**Action item:**
Set down the full data below exactly as given, please.

Top of Exercise data

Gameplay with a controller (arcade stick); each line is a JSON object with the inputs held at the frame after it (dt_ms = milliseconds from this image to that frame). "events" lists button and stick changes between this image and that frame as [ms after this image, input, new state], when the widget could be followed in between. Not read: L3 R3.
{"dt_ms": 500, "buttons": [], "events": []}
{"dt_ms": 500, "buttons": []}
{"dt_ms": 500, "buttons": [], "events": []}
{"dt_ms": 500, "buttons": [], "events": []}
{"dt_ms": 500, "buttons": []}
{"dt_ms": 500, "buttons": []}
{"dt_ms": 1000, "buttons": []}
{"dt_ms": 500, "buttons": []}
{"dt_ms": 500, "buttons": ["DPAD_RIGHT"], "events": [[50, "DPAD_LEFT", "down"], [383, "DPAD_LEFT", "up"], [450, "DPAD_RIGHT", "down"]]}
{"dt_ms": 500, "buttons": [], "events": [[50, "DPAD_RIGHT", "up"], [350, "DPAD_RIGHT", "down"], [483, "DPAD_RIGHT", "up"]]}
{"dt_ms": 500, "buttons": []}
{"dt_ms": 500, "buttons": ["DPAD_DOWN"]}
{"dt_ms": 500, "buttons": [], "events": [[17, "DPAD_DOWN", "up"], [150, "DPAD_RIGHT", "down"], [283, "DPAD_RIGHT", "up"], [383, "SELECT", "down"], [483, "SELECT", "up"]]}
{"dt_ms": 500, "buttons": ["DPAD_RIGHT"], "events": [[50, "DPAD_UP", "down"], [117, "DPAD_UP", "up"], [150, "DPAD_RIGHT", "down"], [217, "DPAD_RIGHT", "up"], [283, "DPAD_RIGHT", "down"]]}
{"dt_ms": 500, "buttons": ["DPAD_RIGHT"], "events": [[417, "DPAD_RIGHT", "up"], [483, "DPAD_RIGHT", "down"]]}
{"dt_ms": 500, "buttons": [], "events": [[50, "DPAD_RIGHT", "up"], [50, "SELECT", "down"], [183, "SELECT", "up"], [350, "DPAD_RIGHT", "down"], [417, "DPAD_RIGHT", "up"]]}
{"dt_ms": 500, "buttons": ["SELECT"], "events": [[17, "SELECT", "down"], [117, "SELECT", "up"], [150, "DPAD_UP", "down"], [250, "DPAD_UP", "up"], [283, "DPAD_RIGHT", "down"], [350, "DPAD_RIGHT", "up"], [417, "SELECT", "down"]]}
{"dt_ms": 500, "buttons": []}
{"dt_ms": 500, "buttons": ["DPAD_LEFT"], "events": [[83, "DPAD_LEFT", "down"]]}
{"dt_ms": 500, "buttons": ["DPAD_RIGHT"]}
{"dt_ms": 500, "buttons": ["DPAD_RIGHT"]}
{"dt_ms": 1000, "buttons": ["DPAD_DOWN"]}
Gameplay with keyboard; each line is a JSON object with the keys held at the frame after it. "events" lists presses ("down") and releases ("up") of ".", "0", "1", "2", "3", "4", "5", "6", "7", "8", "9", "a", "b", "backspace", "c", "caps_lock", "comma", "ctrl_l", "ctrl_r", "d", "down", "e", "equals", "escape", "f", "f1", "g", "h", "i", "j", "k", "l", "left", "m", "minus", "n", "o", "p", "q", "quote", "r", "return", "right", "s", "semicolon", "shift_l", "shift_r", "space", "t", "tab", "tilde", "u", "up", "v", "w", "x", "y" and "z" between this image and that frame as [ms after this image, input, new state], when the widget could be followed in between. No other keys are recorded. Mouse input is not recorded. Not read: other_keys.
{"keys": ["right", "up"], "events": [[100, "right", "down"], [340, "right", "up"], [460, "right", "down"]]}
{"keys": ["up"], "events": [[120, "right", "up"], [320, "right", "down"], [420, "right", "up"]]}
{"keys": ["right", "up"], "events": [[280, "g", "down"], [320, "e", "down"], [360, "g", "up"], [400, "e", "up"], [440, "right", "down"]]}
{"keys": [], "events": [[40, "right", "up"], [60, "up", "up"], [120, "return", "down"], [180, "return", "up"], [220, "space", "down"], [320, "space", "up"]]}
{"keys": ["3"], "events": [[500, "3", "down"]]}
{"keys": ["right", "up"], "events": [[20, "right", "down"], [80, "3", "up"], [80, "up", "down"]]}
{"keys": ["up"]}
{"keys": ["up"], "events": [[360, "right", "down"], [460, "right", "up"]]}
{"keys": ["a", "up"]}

Bottom of Exercise data

**Exercise result:**
Gameplay with a controller (arcade stick); each line is a JSON object with the inputs held at the frame after it (dt_ms = milliseconds from this image to that frame). "events" lists button and stick changes between this image and that frame as [ms after this image, input, new state], when the widget could be followed in between. Not read: L3 R3.
{"dt_ms": 500, "buttons": [], "events": []}
{"dt_ms": 500, "buttons": []}
{"dt_ms": 500, "buttons": [], "events": []}
{"dt_ms": 500, "buttons": [], "events": []}
{"dt_ms": 500, "buttons": []}
{"dt_ms": 500, "buttons": []}
{"dt_ms": 1000, "buttons": []}
{"dt_ms": 500, "buttons": []}
{"dt_ms": 500, "buttons": ["DPAD_RIGHT"], "events": [[50, "DPAD_LEFT", "down"], [383, "DPAD_LEFT", "up"], [450, "DPAD_RIGHT", "down"]]}
{"dt_ms": 500, "buttons": [], "events": [[50, "DPAD_RIGHT", "up"], [350, "DPAD_RIGHT", "down"], [483, "DPAD_RIGHT", "up"]]}
{"dt_ms": 500, "buttons": []}
{"dt_ms": 500, "buttons": ["DPAD_DOWN"]}
{"dt_ms": 500, "buttons": [], "events": [[17, "DPAD_DOWN", "up"], [150, "DPAD_RIGHT", "down"], [283, "DPAD_RIGHT", "up"], [383, "SELECT", "down"], [483, "SELECT", "up"]]}
{"dt_ms": 500, "buttons": ["DPAD_RIGHT"], "events": [[50, "DPAD_UP", "down"], [117, "DPAD_UP", "up"], [150, "DPAD_RIGHT", "down"], [217, "DPAD_RIGHT", "up"], [283, "DPAD_RIGHT", "down"]]}
{"dt_ms": 500, "buttons": ["DPAD_RIGHT"], "events": [[417, "DPAD_RIGHT", "up"], [483, "DPAD_RIGHT", "down"]]}
{"dt_ms": 500, "buttons": [], "events": [[50, "DPAD_RIGHT", "up"], [50, "SELECT", "down"], [183, "SELECT", "up"], [350, "DPAD_RIGHT", "down"], [417, "DPAD_RIGHT", "up"]]}
{"dt_ms": 500, "buttons": ["SELECT"], "events": [[17, "SELECT", "down"], [117, "SELECT", "up"], [150, "DPAD_UP", "down"], [250, "DPAD_UP", "up"], [283, "DPAD_RIGHT", "down"], [350, "DPAD_RIGHT", "up"], [417, "SELECT", "down"]]}
{"dt_ms": 500, "buttons": []}
{"dt_ms": 500, "buttons": ["DPAD_LEFT"], "events": [[83, "DPAD_LEFT", "down"]]}
{"dt_ms": 500, "buttons": ["DPAD_RIGHT"]}
{"dt_ms": 500, "buttons": ["DPAD_RIGHT"]}
{"dt_ms": 1000, "buttons": ["DPAD_DOWN"]}
Gameplay with keyboard; each line is a JSON object with the keys held at the frame after it. "events" lists presses ("down") and releases ("up") of ".", "0", "1", "2", "3", "4", "5", "6", "7", "8", "9", "a", "b", "backspace", "c", "caps_lock", "comma", "ctrl_l", "ctrl_r", "d", "down", "e", "equals", "escape", "f", "f1", "g", "h", "i", "j", "k", "l", "left", "m", "minus", "n", "o", "p", "q", "quote", "r", "return", "right", "s", "semicolon", "shift_l", "shift_r", "space", "t", "tab", "tilde", "u", "up", "v", "w", "x", "y" and "z" between this image and that frame as [ms after this image, input, new state], when the widget could be followed in between. No other keys are recorded. Mouse input is not recorded. Not read: other_keys.
{"keys": ["right", "up"], "events": [[100, "right", "down"], [340, "right", "up"], [460, "right", "down"]]}
{"keys": ["up"], "events": [[120, "right", "up"], [320, "right", "down"], [420, "right", "up"]]}
{"keys": ["right", "up"], "events": [[280, "g", "down"], [320, "e", "down"], [360, "g", "up"], [400, "e", "up"], [440, "right", "down"]]}
{"keys": [], "events": [[40, "right", "up"], [60, "up", "up"], [120, "return", "down"], [180, "return", "up"], [220, "space", "down"], [320, "space", "up"]]}
{"keys": ["3"], "events": [[500, "3", "down"]]}
{"keys": ["right", "up"], "events": [[20, "right", "down"], [80, "3", "up"], [80, "up", "down"]]}
{"keys": ["up"]}
{"keys": ["up"], "events": [[360, "right", "down"], [460, "right", "up"]]}
{"keys": ["a", "up"]}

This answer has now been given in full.